Aborym compte - et a compté - en son sein quelques pivots emblématiques de la scène black metal tels que Faust (Emperor, Scum), Attila Csihar (Mayhem) et Prime Evil (Mysticum, pionnier de la scène black metal indus dans les années 1990, avec un seul album à son actif, In The Streams Of Inferno) ; pas forcément que des figures de proue, sauf Attila Csihar qui a officié sur le légendaire album de Mayhem, De Mysteriis Dom Sathanas, mais Faust compte pour un des plus talentueux batteurs du genre et Mysticum est reconnu pour son avant-gardisme surprenant dans un milieu parfois assez passéiste.
Le groupe transalpin, que l'on pourrait presque qualifier de super-groupe, n'en est pas à son coup d'essai : après With No Human Intervention (2002), voici ce très surprenant Generator, qui revient, après les expérimentations parfois jusqu'au-boutistes du précédent album, sur le terrain d'un black indus moins avant-gardiste, mais tout aussi, voire plus efficace.

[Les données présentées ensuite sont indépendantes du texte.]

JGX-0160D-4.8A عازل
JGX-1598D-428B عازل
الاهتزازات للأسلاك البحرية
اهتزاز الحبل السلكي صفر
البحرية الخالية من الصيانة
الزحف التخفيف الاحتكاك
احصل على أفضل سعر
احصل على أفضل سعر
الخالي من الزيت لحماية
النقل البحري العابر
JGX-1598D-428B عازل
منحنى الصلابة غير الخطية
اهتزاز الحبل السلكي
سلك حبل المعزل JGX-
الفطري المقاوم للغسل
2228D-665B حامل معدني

La présence de Faust, en tant que membre désormais permanent du groupe italien, a manifestement réfréné ses envies de partouze musicale pour accoucher de l'essence même de leur style, très atypique : un black froid et metallique, aux prétentions avant-gardistes assumées, mâtiné d'un soupçon de death et de samples indus assez imposants. Les éléments électroniques sont toujours aussi présents , mais les prétentions de mariage technoïde de With No Human Intervention ont été particulièrement revues à la baisse.
Le résultat est véritablement sympathique : imaginez la férocité d'un Anthems To The Welkin At Dusk et les ambiances opiacées de Grand Declaration Of War, vous obtenez ce Generator pas piqué des vers. A vrai dire, ce disque apporte une petite bouffée d'air vicié au genre black metal. Le chant de Prime Evil est à peine retouché (vous croyez ?), mais il fait mouche. Les samples et les claviers sont omniprésents, tels que ces symphonies inquiétantes sur "Armageddon" (Introduction d'une noirceur abyssale) et "Disgust And Rage", ce fameux break techno sorti de nulle part ("Between The Devil And Deep Blue Sea", blasts en avant toute), les samples indus inquisiteurs et soli dégénérés de "Ruinrama Kolossal S.P.Q.R", la citation presque obligatoire de Charles Manson ("Suffer Catalyst"), mais Aborym n'en oublie pas la rage et la puissance, portées à bouts de bras par une production à l'arôme subtil (pour du black, entendons-nous), à mi-chemin entre la froideur lointaine et la clarté. Les Transalpins se permettent même quelques incartades death ("Suffer Catalyst") et des soli (oui, oui !) dont Darkthrone lui-même n'aurait même jamais pensé.
Bref, de l'inventivité dans un style de moins en moins en pilotage automatique ces derniers temps (Borknagar, Lunar Aurora, Deathspell Omega), ça ne peut être que bénéfique, n'est-ce pas ? Sauf qu'Aborym, finalement, n'a rien inventé. Il recycle les avancées musicales de ses prédécesseurs, mais il le fait au moins d'une façon très intelligente. Les spectres de Celtic Frost, de Mysticum et de Dodheimsgard (l'autre groupe - en sommeil - du second cerveau de Darkthrone, Fenriz) planent ainsi le long de ce Generator, toutefois aménagé de façon à épouser les prétentions souvent surréalistes et l'imagination quelque peu débordante de ses géniteurs : en somme, un gigantesque tire-slip aux conventions. Les clichés misanthropiques et pseudo-satanistes sont ici de rigueur - la sombre pochette, empruntée à Fritz Lang, ne me fera pas mentir - mais on ne leur en tiendra pas, justement rigueur, tant le résultat de cet intense brainstorming recèle un piquant tout ce qu'il y a de plus transalpin, dont on finit par accepter qu'il n'est, en fin de compte, qu'une très intéressante variation, parfois très originale, parfois lourdingue (l'album est un bloc tout ce qu'il y a de plus compact), de ses illustres influences. A essayer, ne serait-ce que pour élargir son champ de vision.